Dataset records
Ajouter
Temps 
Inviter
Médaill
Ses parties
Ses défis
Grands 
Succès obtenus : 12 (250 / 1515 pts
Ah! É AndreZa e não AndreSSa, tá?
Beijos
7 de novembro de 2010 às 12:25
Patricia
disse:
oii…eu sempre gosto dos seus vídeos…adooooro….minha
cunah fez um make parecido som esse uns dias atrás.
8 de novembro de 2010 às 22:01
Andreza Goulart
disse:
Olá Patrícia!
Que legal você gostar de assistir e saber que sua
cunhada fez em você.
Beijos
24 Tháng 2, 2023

* * *

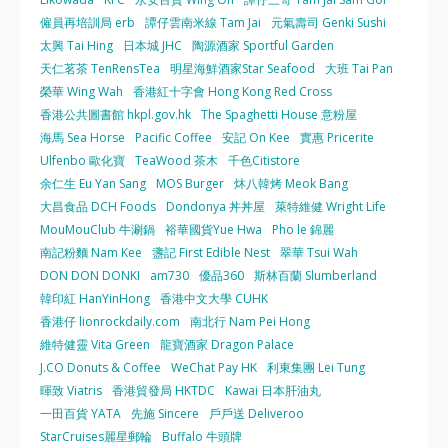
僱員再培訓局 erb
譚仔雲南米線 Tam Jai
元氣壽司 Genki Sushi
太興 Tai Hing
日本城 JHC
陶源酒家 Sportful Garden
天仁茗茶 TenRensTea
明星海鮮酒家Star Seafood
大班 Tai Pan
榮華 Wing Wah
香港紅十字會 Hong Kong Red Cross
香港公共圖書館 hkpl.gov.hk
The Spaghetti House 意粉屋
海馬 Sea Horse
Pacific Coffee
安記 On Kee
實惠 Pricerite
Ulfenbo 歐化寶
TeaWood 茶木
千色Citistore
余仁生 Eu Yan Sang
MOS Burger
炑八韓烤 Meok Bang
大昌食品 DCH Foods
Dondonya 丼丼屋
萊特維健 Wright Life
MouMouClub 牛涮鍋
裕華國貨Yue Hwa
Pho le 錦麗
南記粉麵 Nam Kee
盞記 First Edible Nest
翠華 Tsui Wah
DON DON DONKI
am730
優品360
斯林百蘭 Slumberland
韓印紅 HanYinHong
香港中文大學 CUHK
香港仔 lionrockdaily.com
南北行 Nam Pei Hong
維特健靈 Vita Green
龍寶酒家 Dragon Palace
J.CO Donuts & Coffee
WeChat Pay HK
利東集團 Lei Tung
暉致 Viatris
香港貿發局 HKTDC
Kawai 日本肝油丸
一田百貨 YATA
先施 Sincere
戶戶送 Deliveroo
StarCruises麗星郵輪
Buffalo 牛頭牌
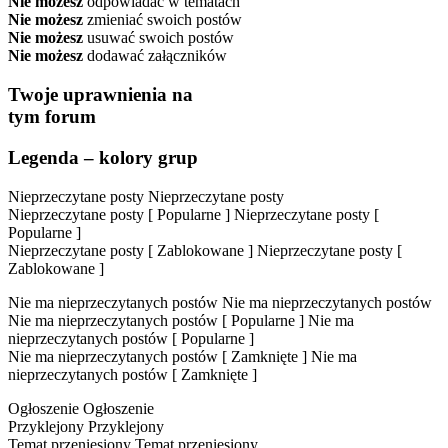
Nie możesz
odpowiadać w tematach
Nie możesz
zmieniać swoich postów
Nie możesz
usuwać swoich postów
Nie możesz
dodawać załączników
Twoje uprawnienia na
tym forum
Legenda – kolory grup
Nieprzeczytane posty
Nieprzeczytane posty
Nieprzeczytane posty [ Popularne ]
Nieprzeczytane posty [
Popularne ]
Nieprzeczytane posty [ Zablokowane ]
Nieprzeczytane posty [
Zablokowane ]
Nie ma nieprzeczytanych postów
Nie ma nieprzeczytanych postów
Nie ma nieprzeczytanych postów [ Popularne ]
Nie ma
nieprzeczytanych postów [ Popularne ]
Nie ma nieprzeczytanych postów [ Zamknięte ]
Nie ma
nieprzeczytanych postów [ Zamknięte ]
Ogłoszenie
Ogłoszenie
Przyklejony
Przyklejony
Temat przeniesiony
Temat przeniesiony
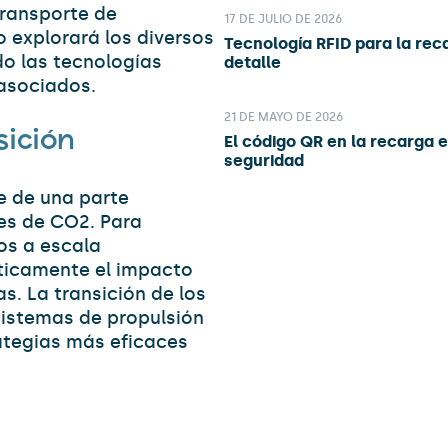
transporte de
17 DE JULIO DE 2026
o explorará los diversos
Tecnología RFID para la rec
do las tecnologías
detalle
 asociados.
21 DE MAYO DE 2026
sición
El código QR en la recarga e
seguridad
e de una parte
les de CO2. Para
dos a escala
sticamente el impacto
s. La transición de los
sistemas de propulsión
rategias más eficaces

...

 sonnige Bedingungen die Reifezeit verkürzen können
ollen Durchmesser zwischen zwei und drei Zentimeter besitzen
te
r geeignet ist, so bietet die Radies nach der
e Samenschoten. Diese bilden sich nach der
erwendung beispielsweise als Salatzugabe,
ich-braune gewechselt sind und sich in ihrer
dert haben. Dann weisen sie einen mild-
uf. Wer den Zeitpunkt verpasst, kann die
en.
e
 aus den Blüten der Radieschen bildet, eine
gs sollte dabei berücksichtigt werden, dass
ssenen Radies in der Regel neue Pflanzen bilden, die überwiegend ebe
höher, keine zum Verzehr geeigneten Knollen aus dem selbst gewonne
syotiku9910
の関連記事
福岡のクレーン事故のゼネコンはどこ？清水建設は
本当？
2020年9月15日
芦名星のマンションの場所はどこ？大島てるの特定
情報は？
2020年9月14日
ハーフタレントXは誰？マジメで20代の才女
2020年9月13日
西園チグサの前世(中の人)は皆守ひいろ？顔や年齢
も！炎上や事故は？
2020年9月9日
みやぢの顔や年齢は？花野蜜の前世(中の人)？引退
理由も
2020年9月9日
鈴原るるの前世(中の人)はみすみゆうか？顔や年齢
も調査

▶ **WHAT YOU HAVE TO DO**
Copy out all lines above that include the string "nieprzeczytanych".

▶ **ANSWER FOR THE TASK**
Nie ma nieprzeczytanych postów
Nie ma nieprzeczytanych postów
Nie ma nieprzeczytanych postów [ Popularne ]
nieprzeczytanych postów [ Popularne ]
Nie ma nieprzeczytanych postów [ Zamknięte ]
nieprzeczytanych postów [ Zamknięte ]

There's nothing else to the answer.